Real-time collaboration feels like magic — multiple people typing in the same document, seeing each other's cursors, with no conflicts or lockouts. Behind this experience is a family of data structures called CRDTs: Conflict-free Replicated Data Types. This post explains how they work and how to implement one for collaborative text editing.
Why not Operational Transformation?
For years, the dominant approach was Operational Transformation, famously used by Google Docs. OT works by transforming operations against each other — if Alice inserts 'a' at position 3 and Bob deletes position 2, the server transforms Alice's operation to insert at position 2. This requires a central server to maintain a total order of operations, and the transformation functions grow quadratically with the number of operation types.

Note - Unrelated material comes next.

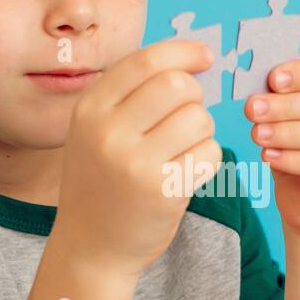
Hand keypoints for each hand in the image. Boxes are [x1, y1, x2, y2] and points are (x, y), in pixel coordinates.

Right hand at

CRDTs take a different approach. Instead of transforming operations, they use data structures that are mathematically guaranteed to converge — any two replicas that have seen the same set of updates will have the same state, regardless of the order they applied those updates. This means they work peer-to-peer with no central server.
The core idea: monotonic joins
A CRDT is defined by three properties. The state space forms a join-semilattice — a partially ordered set where any two elements have a least upper bound. All operations on the state are monotonic with respect to this order (state only moves "up"). And the merge of two states is their join — take the least upper bound of the two.
Text editing with RGA
For text editing, a common CRDT approach is the Replicated Growable Array (RGA). Each character in the document gets a globally unique identifier — typically a combination of a Lamport timestamp and the node's unique ID. Characters are ordered by their identifiers. When two users insert at the same position concurrently, the identifiers break the tie deterministically.
Deletion is handled with tombstones — characters are marked as deleted rather than removed, so their identifiers can still be used for ordering subsequent insertions. This means the data structure grows monotonically, satisfying the CRDT lattice property. In practice, you periodically run garbage collection to prune tombstones below the oldest known version.
Trade-offs and practical considerations
CRDTs have costs. The metadata overhead is significant — for text, each character carries an identifier and neighbor pointers, often 10-20x the size of the raw text. Tombstones grow unboundedly without GC. And the merge semantics, while mathematically clean, can produce surprising results. If two users edit the same sentence concurrently, the merged document interleaves their changes at character-level granularity, which is "correct" but may not be what either user intended.
- CRDTs enable true peer-to-peer collaboration with no central coordination
- The metadata overhead can be 10-20x the document size
- Tombstone GC is essential for long-lived documents
- Character-level merging is mathematically correct but may surprise users
- Modern editors often combine CRDTs with an authoritative server for UX polish
The field is moving fast. Projects like Yjs and Automerge have made CRDTs practical for production applications, handling edge cases that took years to discover. If you're building a collaborative feature, start with one of these libraries rather than implementing RGA from scratch — the spec is 30 pages and the edge cases are subtle.